> **EXERCISE GOAL**:
Reproduce the text of every row below line for line, changing nothing.

---

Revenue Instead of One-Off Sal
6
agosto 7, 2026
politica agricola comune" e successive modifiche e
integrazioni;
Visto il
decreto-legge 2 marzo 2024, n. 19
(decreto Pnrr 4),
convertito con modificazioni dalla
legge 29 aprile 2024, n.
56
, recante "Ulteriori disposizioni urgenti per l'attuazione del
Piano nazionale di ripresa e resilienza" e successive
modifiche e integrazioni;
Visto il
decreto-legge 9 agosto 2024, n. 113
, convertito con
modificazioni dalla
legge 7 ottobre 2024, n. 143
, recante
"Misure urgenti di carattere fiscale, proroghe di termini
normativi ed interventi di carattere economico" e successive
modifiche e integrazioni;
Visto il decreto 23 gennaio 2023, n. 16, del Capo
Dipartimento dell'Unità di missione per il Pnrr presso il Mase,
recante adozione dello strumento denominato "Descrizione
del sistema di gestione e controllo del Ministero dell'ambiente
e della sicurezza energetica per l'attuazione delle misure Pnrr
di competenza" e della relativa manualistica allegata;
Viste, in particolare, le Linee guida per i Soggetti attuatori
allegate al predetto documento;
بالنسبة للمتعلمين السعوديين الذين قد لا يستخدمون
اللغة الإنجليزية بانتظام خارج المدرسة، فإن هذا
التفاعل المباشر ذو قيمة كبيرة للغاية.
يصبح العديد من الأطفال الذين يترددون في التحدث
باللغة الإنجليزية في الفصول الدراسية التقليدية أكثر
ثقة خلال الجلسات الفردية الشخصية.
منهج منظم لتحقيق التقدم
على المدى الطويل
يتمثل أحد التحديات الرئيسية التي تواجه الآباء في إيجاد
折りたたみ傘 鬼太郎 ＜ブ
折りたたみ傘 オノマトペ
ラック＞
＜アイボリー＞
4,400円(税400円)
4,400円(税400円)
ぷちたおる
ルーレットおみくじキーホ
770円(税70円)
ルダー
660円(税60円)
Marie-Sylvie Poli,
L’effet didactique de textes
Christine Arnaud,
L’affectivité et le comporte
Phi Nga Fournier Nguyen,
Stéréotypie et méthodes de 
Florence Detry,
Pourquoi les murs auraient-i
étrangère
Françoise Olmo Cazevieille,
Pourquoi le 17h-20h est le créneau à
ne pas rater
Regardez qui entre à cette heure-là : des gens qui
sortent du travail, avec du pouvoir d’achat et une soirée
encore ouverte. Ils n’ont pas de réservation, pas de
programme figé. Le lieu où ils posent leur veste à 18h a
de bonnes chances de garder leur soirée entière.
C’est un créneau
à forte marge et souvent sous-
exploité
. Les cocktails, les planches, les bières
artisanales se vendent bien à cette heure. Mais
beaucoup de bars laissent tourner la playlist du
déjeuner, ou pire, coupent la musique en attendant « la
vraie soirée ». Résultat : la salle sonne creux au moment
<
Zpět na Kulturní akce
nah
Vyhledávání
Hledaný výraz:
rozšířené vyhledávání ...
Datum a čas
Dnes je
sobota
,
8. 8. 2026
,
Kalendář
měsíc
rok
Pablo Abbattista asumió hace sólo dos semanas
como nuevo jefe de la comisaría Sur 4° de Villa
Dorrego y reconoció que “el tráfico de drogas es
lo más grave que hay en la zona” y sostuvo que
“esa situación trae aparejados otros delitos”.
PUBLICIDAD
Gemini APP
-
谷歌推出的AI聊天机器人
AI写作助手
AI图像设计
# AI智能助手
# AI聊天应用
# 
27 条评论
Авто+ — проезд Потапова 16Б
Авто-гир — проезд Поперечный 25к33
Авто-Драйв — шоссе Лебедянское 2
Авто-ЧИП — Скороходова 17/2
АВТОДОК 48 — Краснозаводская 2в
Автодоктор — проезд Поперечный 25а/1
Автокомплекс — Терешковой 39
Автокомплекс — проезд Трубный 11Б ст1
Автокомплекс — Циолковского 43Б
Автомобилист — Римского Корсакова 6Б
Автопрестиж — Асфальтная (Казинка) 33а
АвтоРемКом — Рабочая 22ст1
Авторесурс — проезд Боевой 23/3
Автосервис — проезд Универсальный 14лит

---

> **SOLUTION TO THIS EXERCISE**:
Revenue Instead of One-Off Sal
6
agosto 7, 2026
politica agricola comune" e successive modifiche e
integrazioni;
Visto il
decreto-legge 2 marzo 2024, n. 19
(decreto Pnrr 4),
convertito con modificazioni dalla
legge 29 aprile 2024, n.
56
, recante "Ulteriori disposizioni urgenti per l'attuazione del
Piano nazionale di ripresa e resilienza" e successive
modifiche e integrazioni;
Visto il
decreto-legge 9 agosto 2024, n. 113
, convertito con
modificazioni dalla
legge 7 ottobre 2024, n. 143
, recante
"Misure urgenti di carattere fiscale, proroghe di termini
normativi ed interventi di carattere economico" e successive
modifiche e integrazioni;
Visto il decreto 23 gennaio 2023, n. 16, del Capo
Dipartimento dell'Unità di missione per il Pnrr presso il Mase,
recante adozione dello strumento denominato "Descrizione
del sistema di gestione e controllo del Ministero dell'ambiente
e della sicurezza energetica per l'attuazione delle misure Pnrr
di competenza" e della relativa manualistica allegata;
Viste, in particolare, le Linee guida per i Soggetti attuatori
allegate al predetto documento;
بالنسبة للمتعلمين السعوديين الذين قد لا يستخدمون
اللغة الإنجليزية بانتظام خارج المدرسة، فإن هذا
التفاعل المباشر ذو قيمة كبيرة للغاية.
يصبح العديد من الأطفال الذين يترددون في التحدث
باللغة الإنجليزية في الفصول الدراسية التقليدية أكثر
ثقة خلال الجلسات الفردية الشخصية.
منهج منظم لتحقيق التقدم
على المدى الطويل
يتمثل أحد التحديات الرئيسية التي تواجه الآباء في إيجاد
折りたたみ傘 鬼太郎 ＜ブ
折りたたみ傘 オノマトペ
ラック＞
＜アイボリー＞
4,400円(税400円)
4,400円(税400円)
ぷちたおる
ルーレットおみくじキーホ
770円(税70円)
ルダー
660円(税60円)
Marie-Sylvie Poli,
L’effet didactique de textes
Christine Arnaud,
L’affectivité et le comporte
Phi Nga Fournier Nguyen,
Stéréotypie et méthodes de 
Florence Detry,
Pourquoi les murs auraient-i
étrangère
Françoise Olmo Cazevieille,
Pourquoi le 17h-20h est le créneau à
ne pas rater
Regardez qui entre à cette heure-là : des gens qui
sortent du travail, avec du pouvoir d’achat et une soirée
encore ouverte. Ils n’ont pas de réservation, pas de
programme figé. Le lieu où ils posent leur veste à 18h a
de bonnes chances de garder leur soirée entière.
C’est un créneau
à forte marge et souvent sous-
exploité
. Les cocktails, les planches, les bières
artisanales se vendent bien à cette heure. Mais
beaucoup de bars laissent tourner la playlist du
déjeuner, ou pire, coupent la musique en attendant « la
vraie soirée ». Résultat : la salle sonne creux au moment
<
Zpět na Kulturní akce
nah
Vyhledávání
Hledaný výraz:
rozšířené vyhledávání ...
Datum a čas
Dnes je
sobota
,
8. 8. 2026
,
Kalendář
měsíc
rok
Pablo Abbattista asumió hace sólo dos semanas
como nuevo jefe de la comisaría Sur 4° de Villa
Dorrego y reconoció que “el tráfico de drogas es
lo más grave que hay en la zona” y sostuvo que
“esa situación trae aparejados otros delitos”.
PUBLICIDAD
Gemini APP
-
谷歌推出的AI聊天机器人
AI写作助手
AI图像设计
# AI智能助手
# AI聊天应用
# 
27 条评论
Авто+ — проезд Потапова 16Б
Авто-гир — проезд Поперечный 25к33
Авто-Драйв — шоссе Лебедянское 2
Авто-ЧИП — Скороходова 17/2
АВТОДОК 48 — Краснозаводская 2в
Автодоктор — проезд Поперечный 25а/1
Автокомплекс — Терешковой 39
Автокомплекс — проезд Трубный 11Б ст1
Автокомплекс — Циолковского 43Б
Автомобилист — Римского Корсакова 6Б
Автопрестиж — Асфальтная (Казинка) 33а
АвтоРемКом — Рабочая 22ст1
Авторесурс — проезд Боевой 23/3
Автосервис — проезд Универсальный 14лит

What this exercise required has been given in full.